## Gestellte Aufgabe A
Bitte tippen Sie aus dem Lesetext alles von „Um das interessante“ bis hinunter zu „nicht zu fürchten...“ genau ab.
## Gestellte Aufgabe B
Wie oft dürfen die kleinen Rabos laut Lesetext Fritten essen?
## Gestellte Aufgabe C
Prüfen Sie, ob die folgenden Aussagen mit dem Lesetext übereinstimmen. Geben Sie zu jeder Aussage Ja oder Nein an und zitieren Sie die entscheidenden Worte des Lesetexts wörtlich. (i) Der Rabopfleger langweilte sich, bevor die erzählende Person eintraf. (ii) Dario Pieri wog im Sommer hundert Kilo. (iii) cyclist überließ der erzählenden Person den Rest ihrer Fritten.

## Lesetext
———
Da es nie zu früh oder zu spät für eine ordentliche Brotzeit ist, habe ich mir eine lekker curryworst met patates bestellt. Der arme Rabopfleger, der sich bis zu meinem Eintreffen offensichtlich langweilte, hatte nun für die Dauer der Verspeisung eines Mittagessens keine Chance einer Konversation zu entrinnen. Aber eigentlich war er ein williger Gesprächspartner, der viel Interessantes aus dem Nähkästchen erzählte. Natürlich werde ich das hier nicht verbreiten, aber es macht Spaß es zu erwähnen und sich dabei ein gepflegtes "Ätschbätsch" zu denken.

 

Um das interessante Gespräch noch etwas auszubreiten, spendete mir cyclist auch noch den Rest ihrer Fritten.

 

Fritten dürfen die kleinen Rabos im Übrigen einmal pro Woche essen. Darüber habe ich mir schon einige Gedanken gemacht:

 

Da sie bisher eines der besten GS3 Teams sind, können Fritten also gar nicht so schlecht sein. Wenn Fritten also gut sind, dann muss ich Weltklasse sein. Deswegen wird meine Bewerbung bei Nico Verhoeven demnächst eingehen. Und was soll´s? Dario Pieri hat im Winter hundert Kilo gewogen und Lennox Lewis ist mit mehr als hundert Kilo Kampfgewicht auch Spitzensportler. Da brauche ich mich mit meinen vierund*seufz*ig Kilos nicht zu fürchten...

 

Besonders interessant aber war der Name des jungen Mannes, der in meine Fänge geraten war. Da ich wissen wollte, ob ich es eventuell mit einer ehemaligen Radgröße zu tun hatte, fragte ich ihn nämlich danach: ( da es schriftlich nicht sehr komisch ist, wandle ich ein wenig in "Lautschrift" um )
———
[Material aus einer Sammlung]
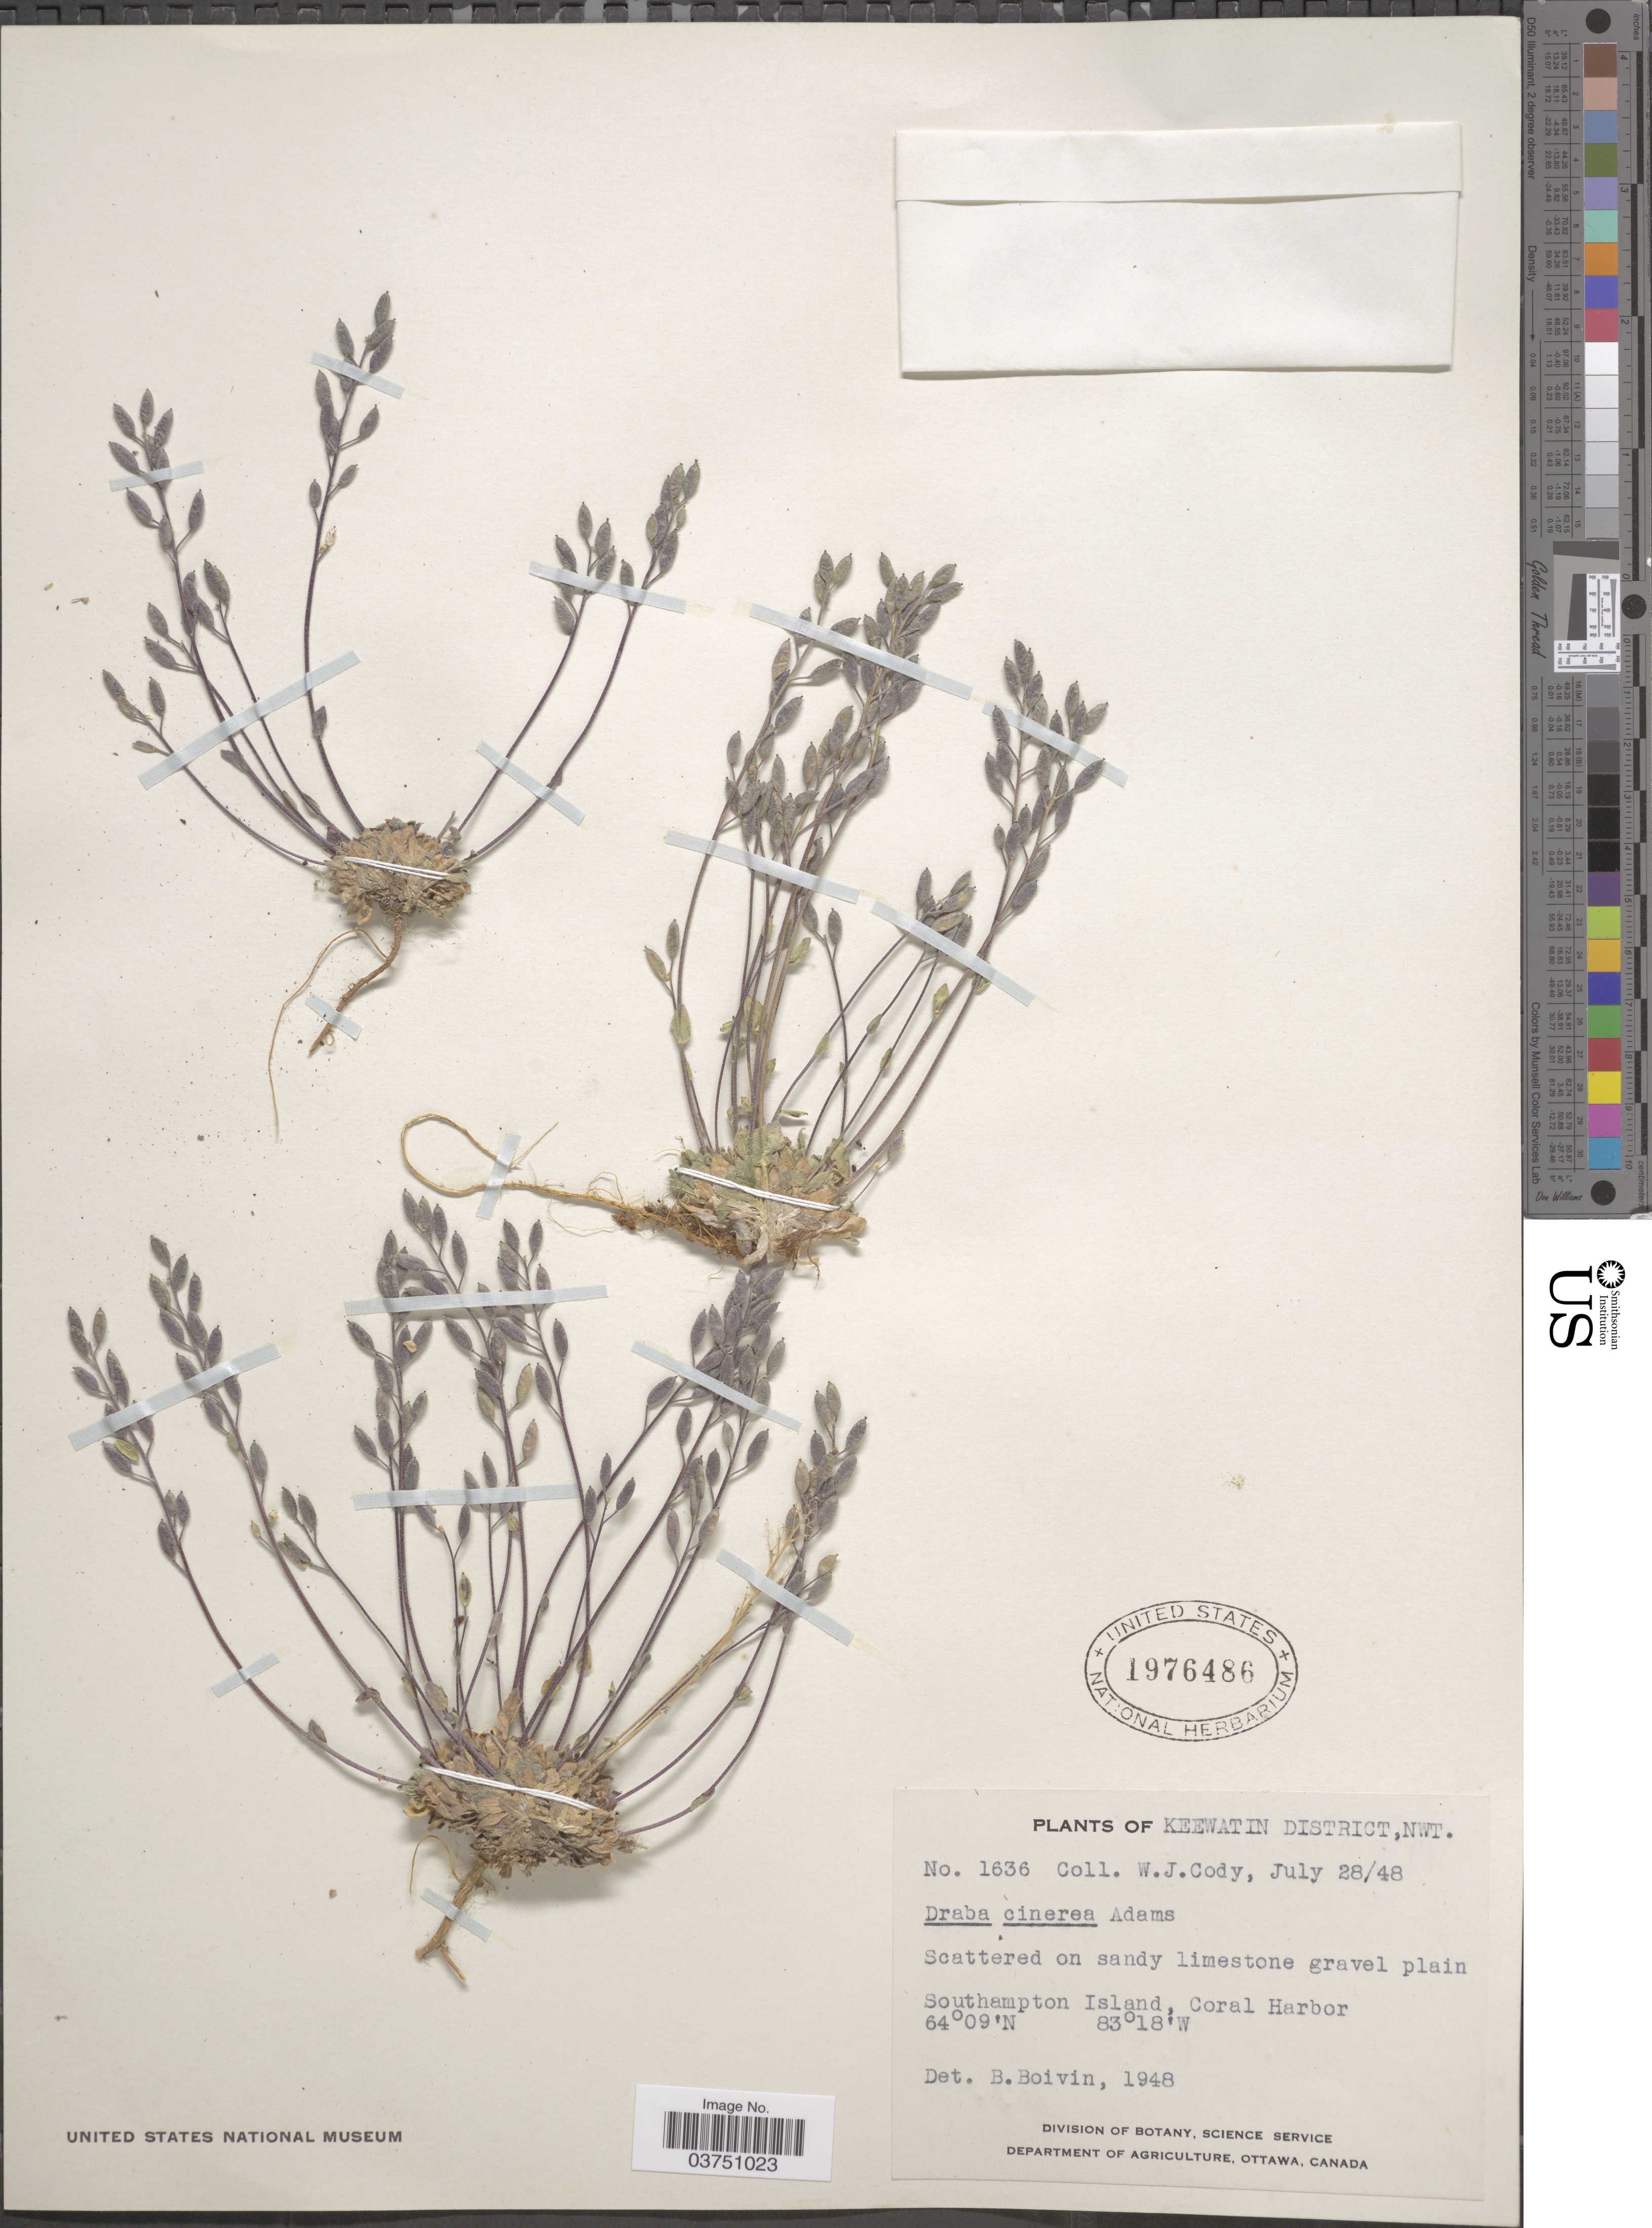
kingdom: Plantae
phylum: Tracheophyta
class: Magnoliopsida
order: Brassicales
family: Brassicaceae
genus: Draba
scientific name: Draba cinerea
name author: Adams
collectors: W. Cody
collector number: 1636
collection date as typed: Transcribed d/m/y: 28/7/48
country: Canada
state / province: Northwest Territories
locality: Keewatin District. Southampton Island, Coral Harbor.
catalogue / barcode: US 1976486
———
## Schriftliche Antwort A
Um das interessante Gespräch noch etwas auszubreiten, spendete mir cyclist auch noch den Rest ihrer Fritten.

 

Fritten dürfen die kleinen Rabos im Übrigen einmal pro Woche essen. Darüber habe ich mir schon einige Gedanken gemacht:

 

Da sie bisher eines der besten GS3 Teams sind, können Fritten also gar nicht so schlecht sein. Wenn Fritten also gut sind, dann muss ich Weltklasse sein. Deswegen wird meine Bewerbung bei Nico Verhoeven demnächst eingehen. Und was soll´s? Dario Pieri hat im Winter hundert Kilo gewogen und Lennox Lewis ist mit mehr als hundert Kilo Kampfgewicht auch Spitzensportler. Da brauche ich mich mit meinen vierund*seufz*ig Kilos nicht zu fürchten...

## Schriftliche Antwort B
Einmal pro Woche.

## Schriftliche Antwort C
(i) Ja: „der sich bis zu meinem Eintreffen offensichtlich langweilte“
(ii) Nein: „Dario Pieri hat im Winter hundert Kilo gewogen“
(iii) Ja: „spendete mir cyclist auch noch den Rest ihrer Fritten“